Best practice in linear (and mixed) model design is to stress-test the models to detect potential confounding effects (i.e., “orthogonality checks” or “sensitivity analysis” [46, 47]). In this case, we wanted to ensure the variance attributed to fathers and mothers in the analysis above held up when paternal and maternal half-sibling groups were analyzed separately. For these secondary analyses, the datasets for each social behavior measure were further subdivided and trimmed into datasets where every subject had at least one paternal half-sibling, or at least one maternal half-sibling, respectively. The same mixed models as described above were used, but now with only father or mother included. Processing of the variance components to σ2g/σ2P, h2, and their tests was performed as described above.

In the non-social equivalence score and mSRS-R datasets, 11 (4.0%) and 7 (3.6%) of the subjects, respectively, were not raised by their birth mother (e.g., because of kidnapping), yielding a total of N = 12 unique animals. To ensure that these subjects were not introducing an artefact, we repeated the analyses above excluding these individuals. Doing so did not change the results. We therefore present the analyses from the full data sets, especially as doing so is the conservative biological and statistical approach (i.e., retaining these subjects should, if anything, reduce the impact of environmental confounds on the final results).

Finally, given the apparent selective genetic contribution from fathers but not mothers, we generated a trimmed dataset for full-siblings. Full-siblings are rare given the rhesus monkey’s promiscuous breeding system. Nevertheless, we were able to analyze full-sibling data for one of our measures: the non-social equivalence score (N = 24). The same mixed models were used to generate variance components, σ2g/σ2P, and h2. We did not have enough full-sibling pairs to calculate meaningful tests for the σ2g/σ2P, but we could test the variance component estimates against those from the half-sibling data. These F-tests enabled us to test whether full-siblings differed in the magnitude of their variance components (and hence σ2g/σ2P) from paternal and maternal half-siblings.

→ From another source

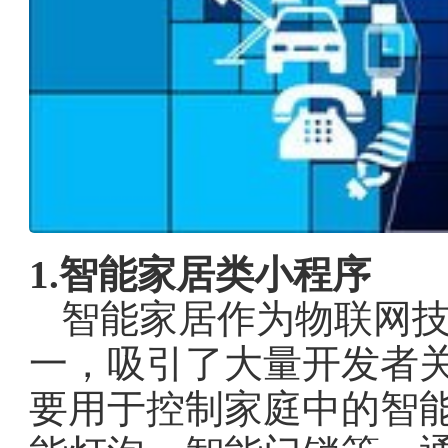
1.智能家居类小程序
智能家居作为物联网
一，吸引了大量开发者
要用于控制家庭中的智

σ2g/σ2P, h2, and variance components are population-level summaries, and are not readily visualized. Therefore, for visualization purposes we calculated the predicted genetic contribution of each father and mother (also referred to as the “breeding value”) as the BLUP, which is given as the deviation from the population average.

Mixed models were performed in JMP 15 Pro for Windows. Further calculations of σ2g/σ2P, significance tests of σ2g/σ2P, and calculation of h2, involved several further steps [15] and were performed in Excel.

Note that this statistical approach is essentially equivalent to an “Animal Model” [30] with a pedigree cut at the parental level. The main advantage of the “Animal Model” is its ability to extract additional information from complex pedigrees by comparing individuals with different relatedness in multiple layers of the pedigree. This advantage, however, is minimal here, as we are only comparing siblings, and almost all are half-siblings. Moreover, the cost of implementing the “Animal Model” here is substantial, as it necessitates a range of requirements and assumptions (e.g., a balanced mixture of half- and full-siblings) that cannot be met by this data set, and carries a risk of false negatives due to confounding variables [30]. We therefore chose to adopt the well-established and simpler statistical approach described above.